◆ Supplied records:
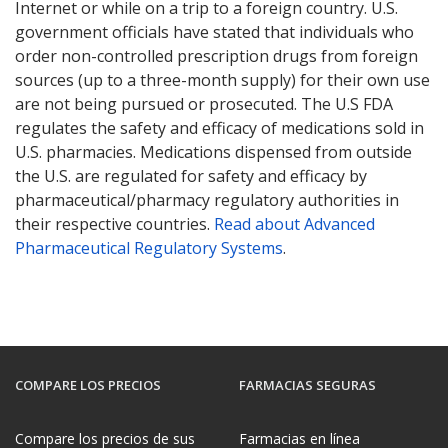
Internet or while on a trip to a foreign country. U.S.
government officials have stated that individuals who
order non-controlled prescription drugs from foreign
sources (up to a three-month supply) for their own use
are not being pursued or prosecuted. The U.S FDA
regulates the safety and efficacy of medications sold in
U.S. pharmacies. Medications dispensed from outside
the U.S. are regulated for safety and efficacy by
pharmaceutical/pharmacy regulatory authorities in
their respective countries.
Read about Advanced
Pharmaceutical Regulatory Systems
.
COMPARE LOS PRECIOS
FARMACIAS SEGURAS
Compare los precios de sus
Farmacias en línea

◆ Exercise aim:
Retype the text of the material above word for word, keeping every line as it appears, and leave the pictures out.

◆ Answer for this exercise:
Internet or while on a trip to a foreign country. U.S.
government officials have stated that individuals who
order non-controlled prescription drugs from foreign
sources (up to a three-month supply) for their own use
are not being pursued or prosecuted. The U.S FDA
regulates the safety and efficacy of medications sold in
U.S. pharmacies. Medications dispensed from outside
the U.S. are regulated for safety and efficacy by
pharmaceutical/pharmacy regulatory authorities in
their respective countries.
Read about Advanced
Pharmaceutical Regulatory Systems
.
COMPARE LOS PRECIOS
FARMACIAS SEGURAS
Compare los precios de sus
Farmacias en línea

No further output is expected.